_The data:_
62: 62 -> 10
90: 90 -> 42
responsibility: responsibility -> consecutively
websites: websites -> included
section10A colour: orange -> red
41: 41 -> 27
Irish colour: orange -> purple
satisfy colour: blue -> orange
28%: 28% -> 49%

---

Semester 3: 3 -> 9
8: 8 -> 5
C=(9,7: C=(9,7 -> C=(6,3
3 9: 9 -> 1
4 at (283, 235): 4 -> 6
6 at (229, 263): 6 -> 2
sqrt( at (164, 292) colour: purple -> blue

* * *

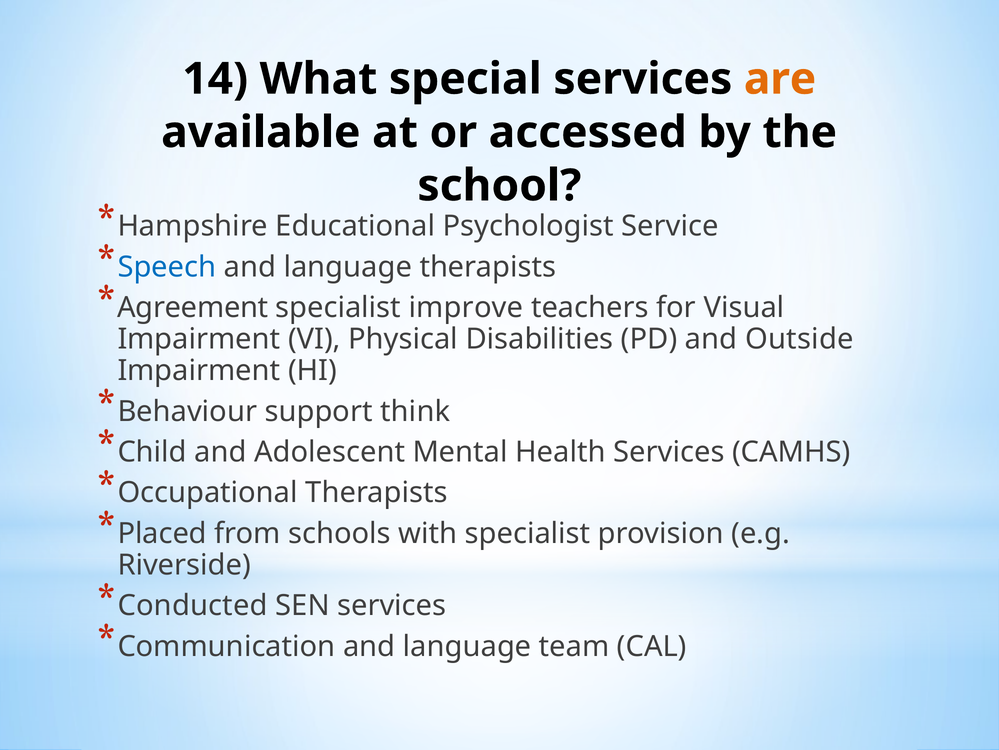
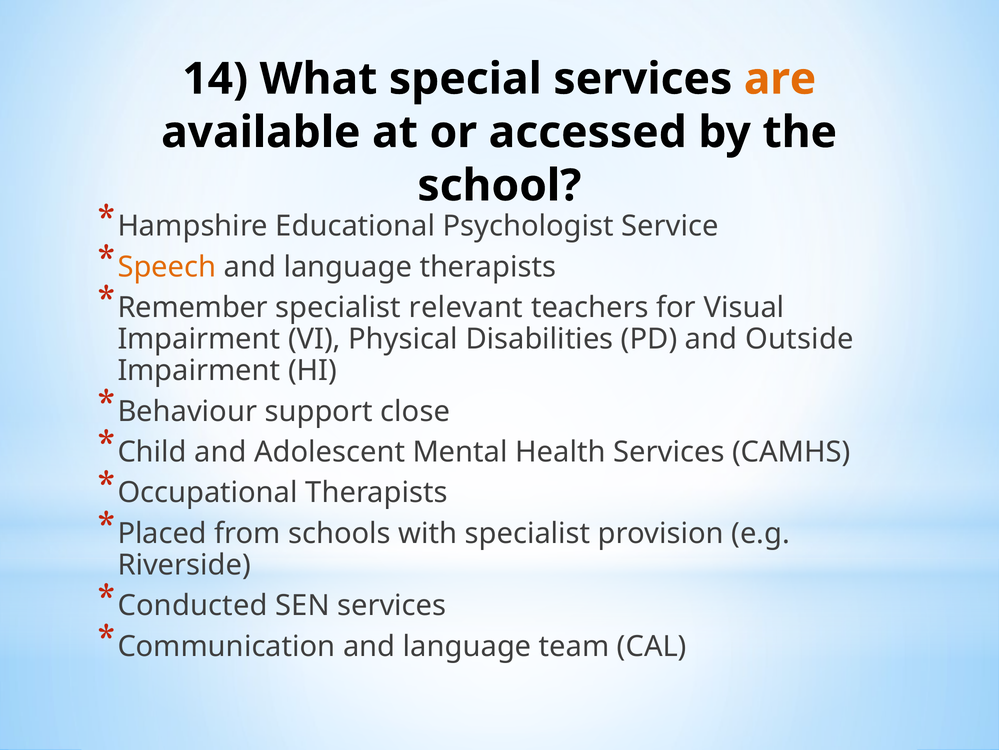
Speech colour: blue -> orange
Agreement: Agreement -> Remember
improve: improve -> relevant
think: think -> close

_To be done:_ Rewrite the lines from the one containing "Speech colour: blue -> orange" through the one containing "think: think -> close", replacing "Agreement" with "Accord" and keeping everything else the same.

_Solution to this problem:_
Speech colour: blue -> orange
Accord: Accord -> Remember
improve: improve -> relevant
think: think -> close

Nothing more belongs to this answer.